──────── PROVIDED ENTRIES
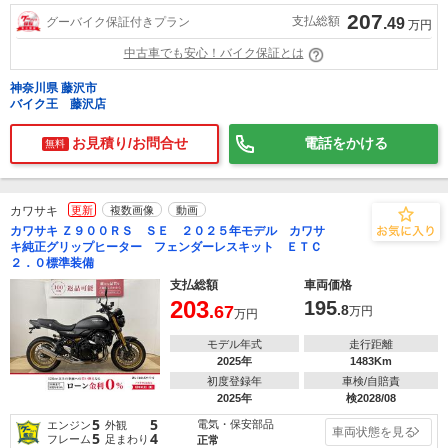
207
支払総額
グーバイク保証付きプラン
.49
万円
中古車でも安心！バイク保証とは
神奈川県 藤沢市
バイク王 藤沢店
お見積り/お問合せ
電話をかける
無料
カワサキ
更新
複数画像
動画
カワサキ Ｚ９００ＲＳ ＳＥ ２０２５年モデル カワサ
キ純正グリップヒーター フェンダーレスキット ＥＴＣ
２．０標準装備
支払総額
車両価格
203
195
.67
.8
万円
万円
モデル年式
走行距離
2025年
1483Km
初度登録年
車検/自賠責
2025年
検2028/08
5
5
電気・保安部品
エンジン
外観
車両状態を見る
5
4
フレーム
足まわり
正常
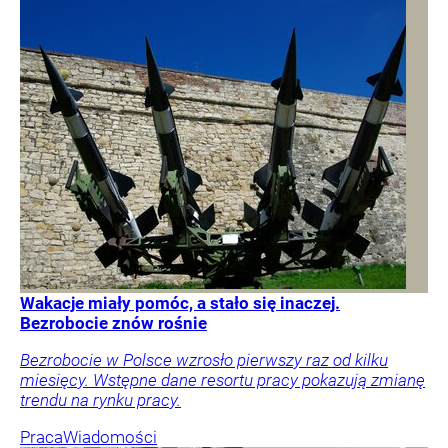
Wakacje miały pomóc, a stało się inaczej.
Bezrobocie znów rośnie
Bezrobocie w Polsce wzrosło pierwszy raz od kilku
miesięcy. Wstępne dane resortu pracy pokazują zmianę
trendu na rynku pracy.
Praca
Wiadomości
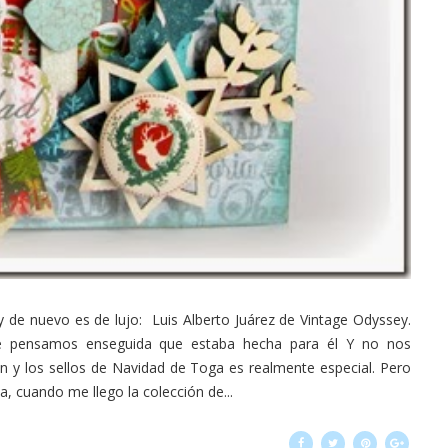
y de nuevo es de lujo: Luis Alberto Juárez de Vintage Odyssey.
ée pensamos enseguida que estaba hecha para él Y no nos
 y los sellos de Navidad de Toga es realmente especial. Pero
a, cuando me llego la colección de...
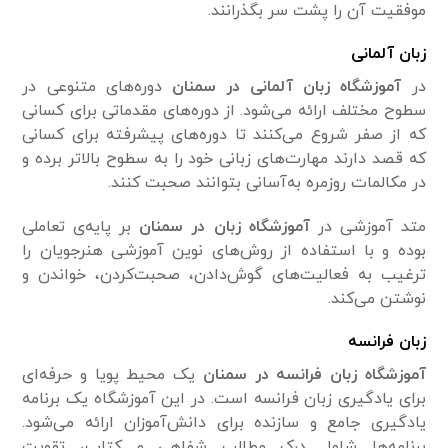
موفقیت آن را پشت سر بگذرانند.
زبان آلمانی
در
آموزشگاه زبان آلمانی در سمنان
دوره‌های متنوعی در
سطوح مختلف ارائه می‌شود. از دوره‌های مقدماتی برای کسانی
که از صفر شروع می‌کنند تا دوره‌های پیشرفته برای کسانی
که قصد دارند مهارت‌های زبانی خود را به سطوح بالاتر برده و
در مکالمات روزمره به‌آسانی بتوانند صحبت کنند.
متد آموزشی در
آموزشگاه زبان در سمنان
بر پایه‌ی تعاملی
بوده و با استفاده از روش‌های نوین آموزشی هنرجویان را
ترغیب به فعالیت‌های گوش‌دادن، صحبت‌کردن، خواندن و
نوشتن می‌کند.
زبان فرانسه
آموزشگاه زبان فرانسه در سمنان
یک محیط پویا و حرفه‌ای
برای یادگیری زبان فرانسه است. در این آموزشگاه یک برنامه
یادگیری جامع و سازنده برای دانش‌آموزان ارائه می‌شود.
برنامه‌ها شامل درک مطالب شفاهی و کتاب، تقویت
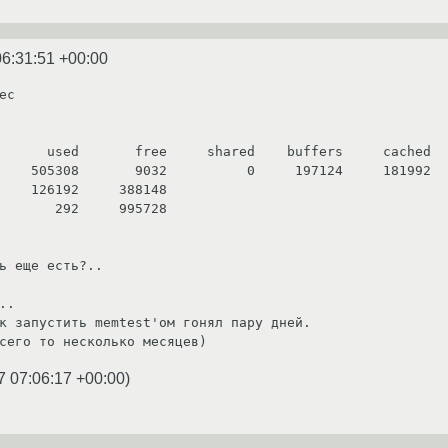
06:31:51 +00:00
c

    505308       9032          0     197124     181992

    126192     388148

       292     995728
────────────────
EXERCISE INSTRUCTIONS: Copy the records word for word, leaving no picture in the copy.

EXPECTED ANSWER:
207
支払総額
グーバイク保証付きプラン
.49
万円
中古車でも安心！バイク保証とは
神奈川県 藤沢市
バイク王 藤沢店
お見積り/お問合せ
電話をかける
無料
カワサキ
更新
複数画像
動画
カワサキ Ｚ９００ＲＳ ＳＥ ２０２５年モデル カワサ
キ純正グリップヒーター フェンダーレスキット ＥＴＣ
２．０標準装備
支払総額
車両価格
203
195
.67
.8
万円
万円
モデル年式
走行距離
2025年
1483Km
初度登録年
車検/自賠責
2025年
検2028/08
5
5
電気・保安部品
エンジン
外観
車両状態を見る
5
4
フレーム
足まわり
正常
Wakacje miały pomóc, a stało się inaczej.
Bezrobocie znów rośnie
Bezrobocie w Polsce wzrosło pierwszy raz od kilku
miesięcy. Wstępne dane resortu pracy pokazują zmianę
trendu na rynku pracy.
Praca
Wiadomości
y de nuevo es de lujo: Luis Alberto Juárez de Vintage Odyssey.
ée pensamos enseguida que estaba hecha para él Y no nos
 y los sellos de Navidad de Toga es realmente especial. Pero
a, cuando me llego la colección de...
موفقیت آن را پشت سر بگذرانند.
زبان آلمانی
در
آموزشگاه زبان آلمانی در سمنان
دوره‌های متنوعی در
سطوح مختلف ارائه می‌شود. از دوره‌های مقدماتی برای کسانی
که از صفر شروع می‌کنند تا دوره‌های پیشرفته برای کسانی
که قصد دارند مهارت‌های زبانی خود را به سطوح بالاتر برده و
در مکالمات روزمره به‌آسانی بتوانند صحبت کنند.
متد آموزشی در
آموزشگاه زبان در سمنان
بر پایه‌ی تعاملی
بوده و با استفاده از روش‌های نوین آموزشی هنرجویان را
ترغیب به فعالیت‌های گوش‌دادن، صحبت‌کردن، خواندن و
نوشتن می‌کند.
زبان فرانسه
آموزشگاه زبان فرانسه در سمنان
یک محیط پویا و حرفه‌ای
برای یادگیری زبان فرانسه است. در این آموزشگاه یک برنامه
یادگیری جامع و سازنده برای دانش‌آموزان ارائه می‌شود.
برنامه‌ها شامل درک مطالب شفاهی و کتاب، تقویت
06:31:51 +00:00
c

    505308       9032          0     197124     181992

    126192     388148

       292     995728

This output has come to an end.